Could you print the stretch of lines below from the one with "1057879: 3230 -> 4400" through the one with "n_infectious, 1973: 8110000 -> 7000000", exactly as they stand and without any pictures?

++++++

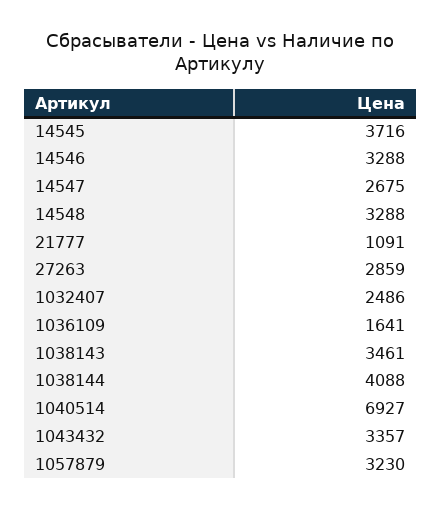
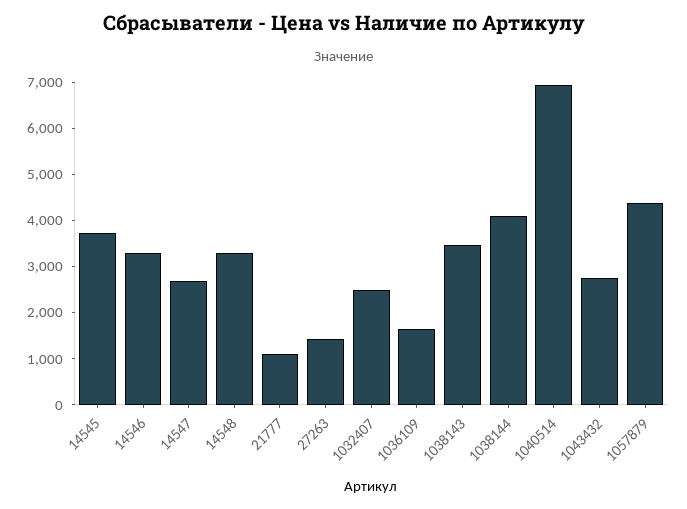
27263: 2859 -> 1400
1043432: 3357 -> 2800
1057879: 3230 -> 4400

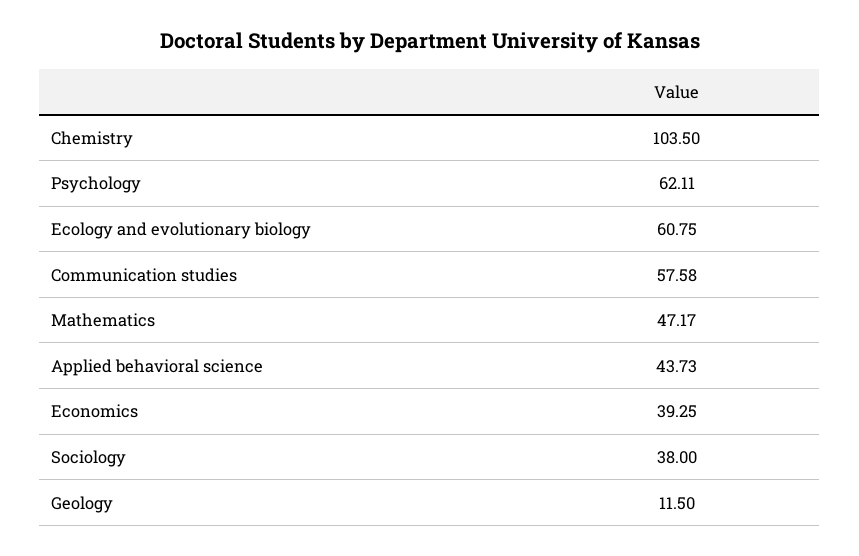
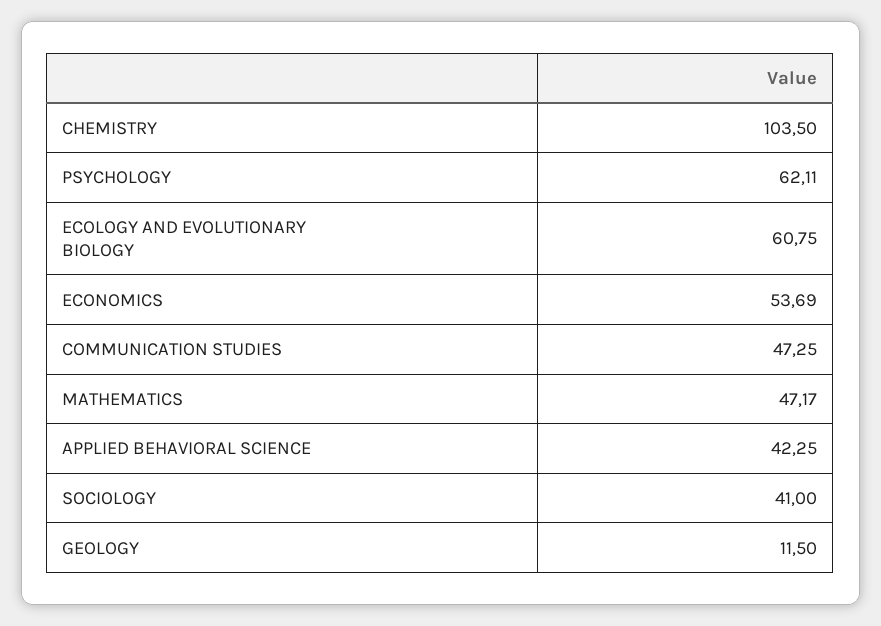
Communication studies: 57.58 -> 47.25
Applied behavioral science: 43.73 -> 42.25
Economics: 39.25 -> 53.69
Sociology: 38 -> 41

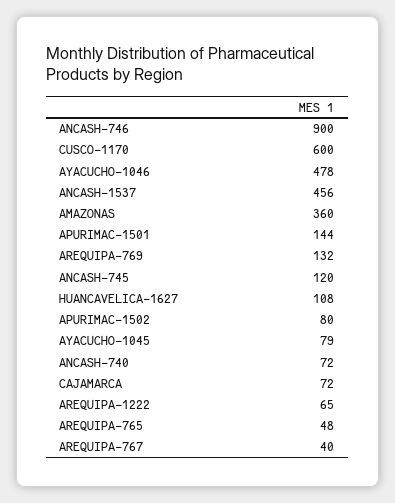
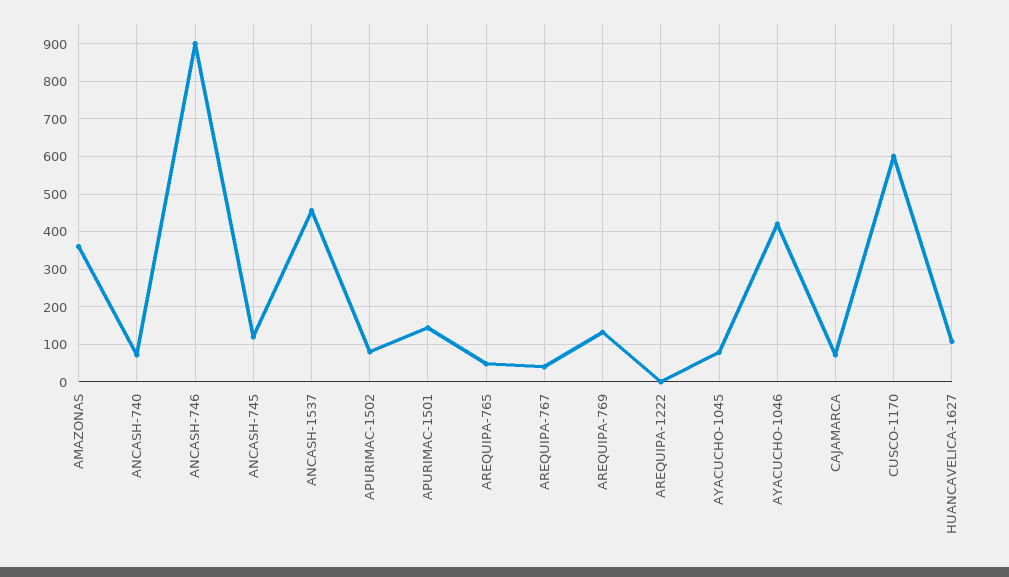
AYACUCHO-1046: 478 -> 420
AREQUIPA-1222: 65 -> 0

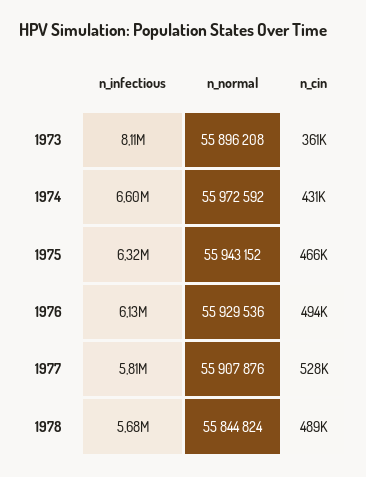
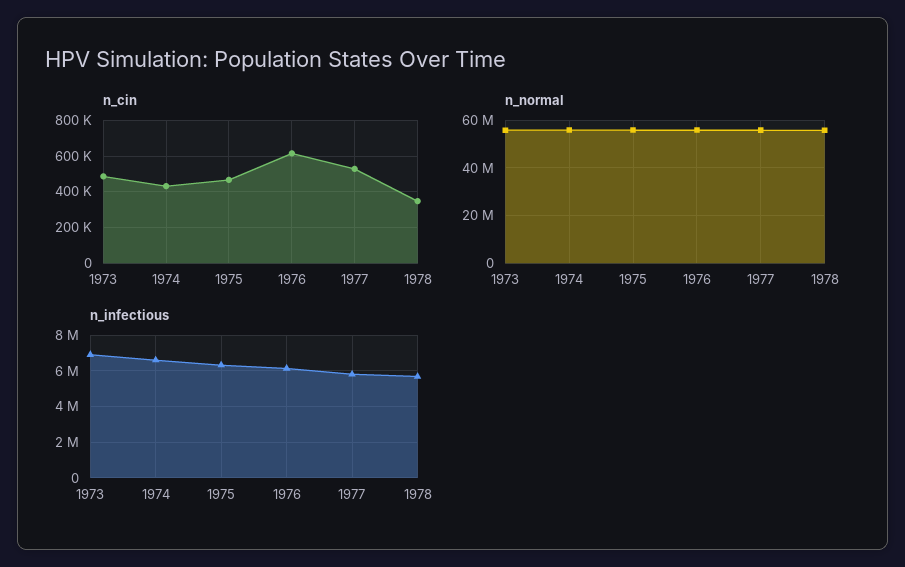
n_infectious, 1973: 8110000 -> 7000000
n_cin, 1973: 361000 -> 500000
n_cin, 1976: 494000 -> 600000
n_cin, 1978: 489000 -> 350000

++++++

■ ANSWER BOX ■
1057879: 3230 -> 4400

Communication studies: 57.58 -> 47.25
Applied behavioral science: 43.73 -> 42.25
Economics: 39.25 -> 53.69
Sociology: 38 -> 41

AYACUCHO-1046: 478 -> 420
AREQUIPA-1222: 65 -> 0

n_infectious, 1973: 8110000 -> 7000000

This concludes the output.